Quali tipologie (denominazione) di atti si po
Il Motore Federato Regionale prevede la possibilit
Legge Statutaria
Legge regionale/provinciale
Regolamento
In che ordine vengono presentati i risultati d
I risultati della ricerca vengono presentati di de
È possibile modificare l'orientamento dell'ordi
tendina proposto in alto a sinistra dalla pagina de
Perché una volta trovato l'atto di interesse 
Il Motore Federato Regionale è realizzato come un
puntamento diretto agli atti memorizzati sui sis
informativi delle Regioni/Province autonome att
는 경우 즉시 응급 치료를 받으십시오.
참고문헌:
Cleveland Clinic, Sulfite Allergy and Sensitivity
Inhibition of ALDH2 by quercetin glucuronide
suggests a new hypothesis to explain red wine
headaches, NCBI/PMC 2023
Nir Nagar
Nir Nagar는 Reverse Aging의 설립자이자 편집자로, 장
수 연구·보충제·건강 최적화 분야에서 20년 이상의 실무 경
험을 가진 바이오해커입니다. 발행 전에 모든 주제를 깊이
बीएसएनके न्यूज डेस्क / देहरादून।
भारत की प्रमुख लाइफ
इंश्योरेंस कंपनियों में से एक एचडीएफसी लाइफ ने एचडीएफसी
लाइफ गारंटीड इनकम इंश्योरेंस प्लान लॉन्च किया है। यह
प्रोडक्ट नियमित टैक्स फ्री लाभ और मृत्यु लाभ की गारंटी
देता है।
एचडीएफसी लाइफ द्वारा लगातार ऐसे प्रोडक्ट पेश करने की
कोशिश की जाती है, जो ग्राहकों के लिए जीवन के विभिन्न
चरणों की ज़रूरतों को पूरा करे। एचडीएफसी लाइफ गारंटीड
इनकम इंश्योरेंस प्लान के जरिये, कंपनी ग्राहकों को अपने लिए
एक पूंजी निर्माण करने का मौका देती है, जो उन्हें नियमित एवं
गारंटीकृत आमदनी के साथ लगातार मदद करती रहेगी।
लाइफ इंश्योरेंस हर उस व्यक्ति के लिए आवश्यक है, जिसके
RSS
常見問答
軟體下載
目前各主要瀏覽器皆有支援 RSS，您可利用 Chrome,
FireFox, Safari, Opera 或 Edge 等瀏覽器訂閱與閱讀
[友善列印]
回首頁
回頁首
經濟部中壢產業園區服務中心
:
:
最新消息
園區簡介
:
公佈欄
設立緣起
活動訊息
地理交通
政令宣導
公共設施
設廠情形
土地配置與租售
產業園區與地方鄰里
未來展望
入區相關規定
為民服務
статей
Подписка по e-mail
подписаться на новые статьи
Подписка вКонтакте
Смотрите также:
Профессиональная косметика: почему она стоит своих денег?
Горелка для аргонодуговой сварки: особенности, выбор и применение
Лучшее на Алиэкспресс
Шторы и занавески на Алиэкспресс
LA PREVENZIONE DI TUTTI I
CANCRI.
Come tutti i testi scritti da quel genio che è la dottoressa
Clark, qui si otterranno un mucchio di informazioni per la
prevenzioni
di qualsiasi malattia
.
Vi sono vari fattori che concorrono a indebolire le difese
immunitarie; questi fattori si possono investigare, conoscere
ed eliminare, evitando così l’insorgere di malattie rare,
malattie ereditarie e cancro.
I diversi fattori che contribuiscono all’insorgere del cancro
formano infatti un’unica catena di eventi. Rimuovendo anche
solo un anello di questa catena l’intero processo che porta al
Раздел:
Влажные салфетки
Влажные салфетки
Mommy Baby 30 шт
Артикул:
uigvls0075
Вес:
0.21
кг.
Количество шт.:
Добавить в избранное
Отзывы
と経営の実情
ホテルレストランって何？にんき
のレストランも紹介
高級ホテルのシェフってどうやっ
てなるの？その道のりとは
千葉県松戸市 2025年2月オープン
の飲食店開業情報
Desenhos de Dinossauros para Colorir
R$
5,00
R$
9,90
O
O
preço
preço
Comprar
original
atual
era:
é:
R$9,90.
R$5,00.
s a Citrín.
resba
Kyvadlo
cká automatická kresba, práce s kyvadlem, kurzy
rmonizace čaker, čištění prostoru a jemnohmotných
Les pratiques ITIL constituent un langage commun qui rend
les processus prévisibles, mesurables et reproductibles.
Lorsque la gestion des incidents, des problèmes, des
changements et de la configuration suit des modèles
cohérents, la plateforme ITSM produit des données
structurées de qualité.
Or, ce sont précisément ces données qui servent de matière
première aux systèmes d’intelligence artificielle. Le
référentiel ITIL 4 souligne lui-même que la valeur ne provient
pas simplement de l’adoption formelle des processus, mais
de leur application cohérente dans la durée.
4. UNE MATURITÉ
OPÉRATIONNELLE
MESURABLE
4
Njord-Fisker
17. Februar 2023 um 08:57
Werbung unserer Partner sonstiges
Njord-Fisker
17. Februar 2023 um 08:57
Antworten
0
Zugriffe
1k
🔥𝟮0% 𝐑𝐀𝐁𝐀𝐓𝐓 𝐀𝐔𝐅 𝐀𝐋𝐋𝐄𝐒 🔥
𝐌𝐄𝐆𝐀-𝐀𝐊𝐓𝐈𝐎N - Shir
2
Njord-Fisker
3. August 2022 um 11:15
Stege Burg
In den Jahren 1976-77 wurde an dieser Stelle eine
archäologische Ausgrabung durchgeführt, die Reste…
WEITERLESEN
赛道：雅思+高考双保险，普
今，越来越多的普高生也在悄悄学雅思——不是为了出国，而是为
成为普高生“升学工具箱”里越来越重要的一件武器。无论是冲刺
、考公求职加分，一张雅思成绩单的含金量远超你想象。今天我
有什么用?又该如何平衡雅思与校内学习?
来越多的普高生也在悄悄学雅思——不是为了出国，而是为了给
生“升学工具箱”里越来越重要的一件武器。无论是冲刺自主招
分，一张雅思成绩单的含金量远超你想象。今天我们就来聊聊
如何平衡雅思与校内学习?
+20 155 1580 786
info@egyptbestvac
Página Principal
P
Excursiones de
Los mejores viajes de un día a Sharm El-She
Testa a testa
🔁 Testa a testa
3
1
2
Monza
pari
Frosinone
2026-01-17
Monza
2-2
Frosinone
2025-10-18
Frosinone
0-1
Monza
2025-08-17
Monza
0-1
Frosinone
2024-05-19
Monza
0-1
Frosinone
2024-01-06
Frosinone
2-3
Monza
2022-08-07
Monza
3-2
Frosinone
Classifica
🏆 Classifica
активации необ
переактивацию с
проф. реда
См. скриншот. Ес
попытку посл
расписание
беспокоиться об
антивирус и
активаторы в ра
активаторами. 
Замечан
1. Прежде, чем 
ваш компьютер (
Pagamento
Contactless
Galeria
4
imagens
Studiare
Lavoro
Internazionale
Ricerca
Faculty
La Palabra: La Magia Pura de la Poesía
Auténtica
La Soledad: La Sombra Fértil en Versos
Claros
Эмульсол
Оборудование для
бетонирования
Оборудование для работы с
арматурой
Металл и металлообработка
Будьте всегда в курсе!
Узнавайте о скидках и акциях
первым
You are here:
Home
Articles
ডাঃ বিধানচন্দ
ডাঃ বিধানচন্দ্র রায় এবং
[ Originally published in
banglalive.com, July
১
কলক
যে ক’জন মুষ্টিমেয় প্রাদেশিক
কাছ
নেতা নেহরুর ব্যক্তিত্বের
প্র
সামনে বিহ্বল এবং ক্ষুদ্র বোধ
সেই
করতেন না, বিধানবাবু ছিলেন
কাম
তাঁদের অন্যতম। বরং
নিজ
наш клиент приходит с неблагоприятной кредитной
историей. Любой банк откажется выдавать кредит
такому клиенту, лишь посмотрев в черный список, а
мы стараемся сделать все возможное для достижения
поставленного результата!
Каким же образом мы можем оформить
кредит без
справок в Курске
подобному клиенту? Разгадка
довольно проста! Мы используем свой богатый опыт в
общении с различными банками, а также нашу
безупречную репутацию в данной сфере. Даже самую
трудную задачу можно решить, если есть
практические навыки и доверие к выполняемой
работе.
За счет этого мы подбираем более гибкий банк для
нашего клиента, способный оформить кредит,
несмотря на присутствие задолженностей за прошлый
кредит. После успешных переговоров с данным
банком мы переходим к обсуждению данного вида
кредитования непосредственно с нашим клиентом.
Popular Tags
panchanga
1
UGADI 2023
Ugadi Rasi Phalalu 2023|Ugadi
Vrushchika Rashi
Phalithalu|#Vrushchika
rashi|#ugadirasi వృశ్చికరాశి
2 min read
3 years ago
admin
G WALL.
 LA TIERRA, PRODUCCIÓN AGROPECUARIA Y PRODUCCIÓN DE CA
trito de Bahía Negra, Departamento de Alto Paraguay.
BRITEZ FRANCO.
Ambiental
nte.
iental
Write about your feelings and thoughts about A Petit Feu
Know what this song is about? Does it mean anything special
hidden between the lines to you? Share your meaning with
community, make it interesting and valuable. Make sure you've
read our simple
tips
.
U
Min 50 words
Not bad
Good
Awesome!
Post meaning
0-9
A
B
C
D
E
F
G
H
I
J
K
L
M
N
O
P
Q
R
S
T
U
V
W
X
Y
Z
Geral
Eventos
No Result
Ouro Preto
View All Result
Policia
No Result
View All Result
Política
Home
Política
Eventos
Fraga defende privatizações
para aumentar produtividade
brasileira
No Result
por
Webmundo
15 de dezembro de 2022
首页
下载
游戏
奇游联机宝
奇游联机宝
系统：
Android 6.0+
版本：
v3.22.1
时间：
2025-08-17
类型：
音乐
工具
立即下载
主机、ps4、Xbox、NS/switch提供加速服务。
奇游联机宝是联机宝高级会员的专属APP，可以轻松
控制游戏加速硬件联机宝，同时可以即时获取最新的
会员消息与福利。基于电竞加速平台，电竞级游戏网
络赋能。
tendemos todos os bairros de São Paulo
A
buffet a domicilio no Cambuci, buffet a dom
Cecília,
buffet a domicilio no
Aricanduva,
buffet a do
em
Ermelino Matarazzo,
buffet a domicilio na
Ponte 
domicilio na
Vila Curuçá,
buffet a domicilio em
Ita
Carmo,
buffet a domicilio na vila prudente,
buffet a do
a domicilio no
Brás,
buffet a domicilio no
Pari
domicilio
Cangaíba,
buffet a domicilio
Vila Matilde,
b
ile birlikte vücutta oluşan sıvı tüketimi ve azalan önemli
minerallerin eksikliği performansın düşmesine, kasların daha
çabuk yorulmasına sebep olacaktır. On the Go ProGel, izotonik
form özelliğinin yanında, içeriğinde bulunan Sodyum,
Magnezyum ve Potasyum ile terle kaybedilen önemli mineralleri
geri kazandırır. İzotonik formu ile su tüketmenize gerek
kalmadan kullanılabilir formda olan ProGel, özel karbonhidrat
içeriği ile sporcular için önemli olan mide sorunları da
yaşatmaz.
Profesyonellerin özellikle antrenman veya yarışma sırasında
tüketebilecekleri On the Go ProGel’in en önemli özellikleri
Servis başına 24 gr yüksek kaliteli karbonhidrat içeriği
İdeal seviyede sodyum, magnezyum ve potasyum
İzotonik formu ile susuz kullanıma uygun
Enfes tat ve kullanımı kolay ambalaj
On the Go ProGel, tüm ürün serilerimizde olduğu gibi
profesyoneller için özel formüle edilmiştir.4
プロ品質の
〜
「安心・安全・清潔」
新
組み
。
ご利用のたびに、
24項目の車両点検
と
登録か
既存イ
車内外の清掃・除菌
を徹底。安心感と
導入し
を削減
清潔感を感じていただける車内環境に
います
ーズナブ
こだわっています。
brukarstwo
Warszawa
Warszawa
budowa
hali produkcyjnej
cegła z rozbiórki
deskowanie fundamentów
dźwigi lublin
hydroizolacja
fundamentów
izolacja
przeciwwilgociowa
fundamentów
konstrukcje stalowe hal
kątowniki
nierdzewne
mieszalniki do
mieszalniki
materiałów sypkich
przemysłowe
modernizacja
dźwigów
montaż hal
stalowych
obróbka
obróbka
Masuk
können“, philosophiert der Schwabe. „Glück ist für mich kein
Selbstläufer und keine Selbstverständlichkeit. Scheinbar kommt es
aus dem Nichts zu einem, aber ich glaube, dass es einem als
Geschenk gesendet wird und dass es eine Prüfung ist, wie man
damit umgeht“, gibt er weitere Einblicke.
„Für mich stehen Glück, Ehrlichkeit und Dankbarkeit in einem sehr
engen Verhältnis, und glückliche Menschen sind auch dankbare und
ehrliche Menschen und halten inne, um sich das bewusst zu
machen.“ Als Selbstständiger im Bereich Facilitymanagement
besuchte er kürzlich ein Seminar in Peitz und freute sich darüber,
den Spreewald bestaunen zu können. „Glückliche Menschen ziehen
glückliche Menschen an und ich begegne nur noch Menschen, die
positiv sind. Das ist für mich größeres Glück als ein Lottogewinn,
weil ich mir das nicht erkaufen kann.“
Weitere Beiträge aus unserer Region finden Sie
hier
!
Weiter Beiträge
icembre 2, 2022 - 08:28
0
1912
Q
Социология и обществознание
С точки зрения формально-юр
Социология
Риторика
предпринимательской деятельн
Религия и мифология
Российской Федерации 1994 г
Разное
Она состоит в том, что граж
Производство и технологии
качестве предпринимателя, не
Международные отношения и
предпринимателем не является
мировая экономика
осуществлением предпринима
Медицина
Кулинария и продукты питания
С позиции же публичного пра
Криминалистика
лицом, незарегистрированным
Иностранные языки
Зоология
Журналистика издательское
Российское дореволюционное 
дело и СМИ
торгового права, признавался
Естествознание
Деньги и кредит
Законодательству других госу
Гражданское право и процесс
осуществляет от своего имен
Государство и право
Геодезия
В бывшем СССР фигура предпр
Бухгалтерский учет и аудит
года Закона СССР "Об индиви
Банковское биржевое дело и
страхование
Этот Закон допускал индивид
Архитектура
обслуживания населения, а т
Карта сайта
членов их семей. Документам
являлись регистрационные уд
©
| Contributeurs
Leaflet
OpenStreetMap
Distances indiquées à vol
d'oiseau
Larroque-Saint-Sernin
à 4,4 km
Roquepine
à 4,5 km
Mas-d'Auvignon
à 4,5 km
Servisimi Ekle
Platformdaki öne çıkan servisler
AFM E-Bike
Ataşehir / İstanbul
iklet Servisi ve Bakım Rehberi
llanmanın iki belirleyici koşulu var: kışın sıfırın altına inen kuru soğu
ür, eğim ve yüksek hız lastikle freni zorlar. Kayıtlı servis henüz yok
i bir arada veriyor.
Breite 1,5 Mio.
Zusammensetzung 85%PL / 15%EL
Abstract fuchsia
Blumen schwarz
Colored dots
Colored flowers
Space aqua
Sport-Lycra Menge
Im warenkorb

**Exercise aim**
Counting every line of the records above that has the word "malattie", state the total and give nothing besides it.

**Response to the task**
2